Ms Hanley was travelling relatively slowly because of speed bumps on Bagot Avenue.
She gave evidence that Ms Alshara was waiting for her vehicle to pass. Although the incident happened very quickly, she had the impression that the driver of the overtaking vehicle was a male. However, she gave a very general description of the driver. I see no reason to interfere with the Magistrate’s acceptance that the driver was Ms Hobson.
Ms Hanley also said there was a female passenger.
Ms Hanley said that she saw Ms Hobson’s vehicle travel onto the wrong side of the road as it commenced to overtake. She saw the collision which followed.
Ms Hanley gave her details to Ms Alshara’s husband within half an hour of the accident.
She does not know either of the parties to this claim. The respondent cross-examined Ms Hanley about her version of the accident. I have regard to the submissions of the parties and to the evidence given in the Magistrates Court.
Findings
I find that Ms Hanley was a completely independent witness.
I found her to be an honest witness.
Ms Hanley supports Ms Alshara in relation to the crucial question of whether Ms Alshara’s right indicator was operating prior to the collision. I am of the view that if the Learned Magistrate had had the benefit of Ms Hanley’s evidence, he would have concluded that the applicant had made out her case.
I find that Ms Alshara was stationary intending to turn right into the car park immediately prior to the collision.
I find that Ms Alshara was keeping a look out whilst Ms Hanley’s vehicle approached.
I find that Ms Hobson’s vehicle entered Bagot Street from Henley Beach Road and overtook Ms Alshara’s vehicle on the wrong side of the road whilst Ms Alshara’s indicator was operating and whilst a vehicle was approaching from the opposite direction.
Therefore, I conclude that Ms Hobson was primarily responsible for the accident.
Ms Hobson overtook in circumstances when it was clearly not safe to do so and in circumstances where the vehicle being overtaken was indicating its intention to turn right. Further, the other vehicle had taken up a stationary position in preparation for carrying out that manoeuvre.

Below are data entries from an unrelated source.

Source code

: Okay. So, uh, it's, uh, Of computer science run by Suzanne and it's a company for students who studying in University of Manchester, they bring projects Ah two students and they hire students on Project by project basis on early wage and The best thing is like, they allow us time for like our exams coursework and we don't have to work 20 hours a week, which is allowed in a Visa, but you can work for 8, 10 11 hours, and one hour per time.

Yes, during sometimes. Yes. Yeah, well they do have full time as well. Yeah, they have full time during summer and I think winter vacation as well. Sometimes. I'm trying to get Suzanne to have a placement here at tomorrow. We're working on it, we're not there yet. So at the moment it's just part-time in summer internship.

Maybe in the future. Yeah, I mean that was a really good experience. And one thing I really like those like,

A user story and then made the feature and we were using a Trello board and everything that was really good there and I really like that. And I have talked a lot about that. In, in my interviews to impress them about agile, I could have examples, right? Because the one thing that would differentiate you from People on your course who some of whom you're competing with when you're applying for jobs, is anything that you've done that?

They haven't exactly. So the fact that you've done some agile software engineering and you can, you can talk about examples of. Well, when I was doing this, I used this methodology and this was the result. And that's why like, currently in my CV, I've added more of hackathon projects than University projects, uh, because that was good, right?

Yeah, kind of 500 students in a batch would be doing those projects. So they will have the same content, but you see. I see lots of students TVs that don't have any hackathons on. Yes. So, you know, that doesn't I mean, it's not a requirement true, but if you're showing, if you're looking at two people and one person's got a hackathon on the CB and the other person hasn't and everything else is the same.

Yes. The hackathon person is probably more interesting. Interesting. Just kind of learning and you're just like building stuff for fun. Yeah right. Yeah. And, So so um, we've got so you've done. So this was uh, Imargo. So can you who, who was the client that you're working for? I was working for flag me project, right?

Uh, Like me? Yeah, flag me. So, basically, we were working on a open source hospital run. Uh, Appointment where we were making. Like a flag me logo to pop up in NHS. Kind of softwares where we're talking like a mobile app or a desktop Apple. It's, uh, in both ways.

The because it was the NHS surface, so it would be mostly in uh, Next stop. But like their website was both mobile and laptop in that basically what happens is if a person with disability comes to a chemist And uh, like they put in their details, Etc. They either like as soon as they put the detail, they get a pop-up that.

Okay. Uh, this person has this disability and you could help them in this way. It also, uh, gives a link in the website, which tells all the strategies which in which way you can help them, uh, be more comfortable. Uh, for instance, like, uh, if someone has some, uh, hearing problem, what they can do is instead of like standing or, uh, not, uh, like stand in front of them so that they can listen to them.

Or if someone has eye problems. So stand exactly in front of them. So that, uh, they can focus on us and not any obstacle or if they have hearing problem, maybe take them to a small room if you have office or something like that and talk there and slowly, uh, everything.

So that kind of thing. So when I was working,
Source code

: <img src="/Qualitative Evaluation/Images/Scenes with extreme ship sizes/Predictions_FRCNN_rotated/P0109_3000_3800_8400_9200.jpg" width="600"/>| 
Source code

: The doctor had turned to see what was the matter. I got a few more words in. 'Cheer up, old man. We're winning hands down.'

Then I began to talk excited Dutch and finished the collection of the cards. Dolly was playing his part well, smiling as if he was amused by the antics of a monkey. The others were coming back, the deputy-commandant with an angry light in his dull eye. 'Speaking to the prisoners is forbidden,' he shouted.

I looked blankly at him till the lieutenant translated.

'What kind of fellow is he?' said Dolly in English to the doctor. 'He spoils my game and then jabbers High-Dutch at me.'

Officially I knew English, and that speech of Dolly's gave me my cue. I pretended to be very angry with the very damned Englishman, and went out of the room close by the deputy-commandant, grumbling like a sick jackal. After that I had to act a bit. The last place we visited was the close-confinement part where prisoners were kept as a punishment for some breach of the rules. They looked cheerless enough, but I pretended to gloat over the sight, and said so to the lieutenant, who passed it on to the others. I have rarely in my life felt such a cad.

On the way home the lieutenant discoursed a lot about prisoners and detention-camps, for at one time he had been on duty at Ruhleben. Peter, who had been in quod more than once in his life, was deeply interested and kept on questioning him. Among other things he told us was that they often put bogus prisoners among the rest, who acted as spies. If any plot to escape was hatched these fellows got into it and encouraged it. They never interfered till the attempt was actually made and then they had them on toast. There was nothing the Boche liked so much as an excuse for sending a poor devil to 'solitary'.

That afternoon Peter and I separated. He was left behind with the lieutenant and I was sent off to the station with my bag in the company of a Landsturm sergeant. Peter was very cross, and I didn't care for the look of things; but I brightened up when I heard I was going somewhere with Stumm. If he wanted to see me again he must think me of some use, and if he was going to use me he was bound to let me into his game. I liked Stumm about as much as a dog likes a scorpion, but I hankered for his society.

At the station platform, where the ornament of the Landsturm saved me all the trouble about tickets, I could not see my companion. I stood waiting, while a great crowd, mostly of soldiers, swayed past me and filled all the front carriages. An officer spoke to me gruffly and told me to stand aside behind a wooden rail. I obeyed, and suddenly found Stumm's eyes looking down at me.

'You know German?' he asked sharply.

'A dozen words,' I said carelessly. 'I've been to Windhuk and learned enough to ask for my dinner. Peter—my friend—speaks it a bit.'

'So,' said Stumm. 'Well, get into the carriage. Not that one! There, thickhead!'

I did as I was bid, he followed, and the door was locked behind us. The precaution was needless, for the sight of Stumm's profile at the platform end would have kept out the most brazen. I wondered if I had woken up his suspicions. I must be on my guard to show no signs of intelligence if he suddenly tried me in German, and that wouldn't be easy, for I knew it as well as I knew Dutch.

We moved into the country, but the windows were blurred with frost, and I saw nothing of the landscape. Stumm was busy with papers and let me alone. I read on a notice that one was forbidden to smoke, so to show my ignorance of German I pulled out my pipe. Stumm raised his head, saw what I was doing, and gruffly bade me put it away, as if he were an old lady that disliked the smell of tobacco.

I find that a reasonable driver in Ms Alshara’s position ought to have kept a lookout in relation to vehicles overtaking from the rear. However, Ms Alshara’s proximity to Henley Beach Road and the fact that her indicator was correctly operating at the time reduces her level of contribution to the accident.
Accordingly, I am of the view that Ms Hobson is 90% responsible for the accident and Ms Alshara is 10% responsible for the accident.
Conclusion
It follows that the Application for Review must be allowed.
Pursuant to s38(7)(d)(ii) of the Magistrates Court Act 1991, I rescind the judgment of the Learned Magistrate entered on 15 March 2007 and substitute in its place judgment for Ms Alshara in the sum of $1,060.26 which includes $82.00 filing fee and $70.00 Application for Review fee.
The above judgment is calculated as follows:
90% of $1,325.00 = $1,192.50
10% of $2,842.40 = $284.24Balance: $908.26
I note that I made an order for costs relating to Ms Hanley’s attendance on an earlier occasion. I revoke that order upon being satisfied that Ms Hobson was not aware of that hearing date. I am not satisfied that I ought to make any order for the costs of Ms Hanley’s attendance in all the circumstances.
The formal order of the court is:
1. The decision of the Learned Magistrate is rescinded.
2. There will be judgment for the applicant against the respondent in the sum of $1,060.26, which is inclusive of the cost of issuing the Summons as particularised in the applicant’s claim at first instance, and, the costs of issue of the Application for Review.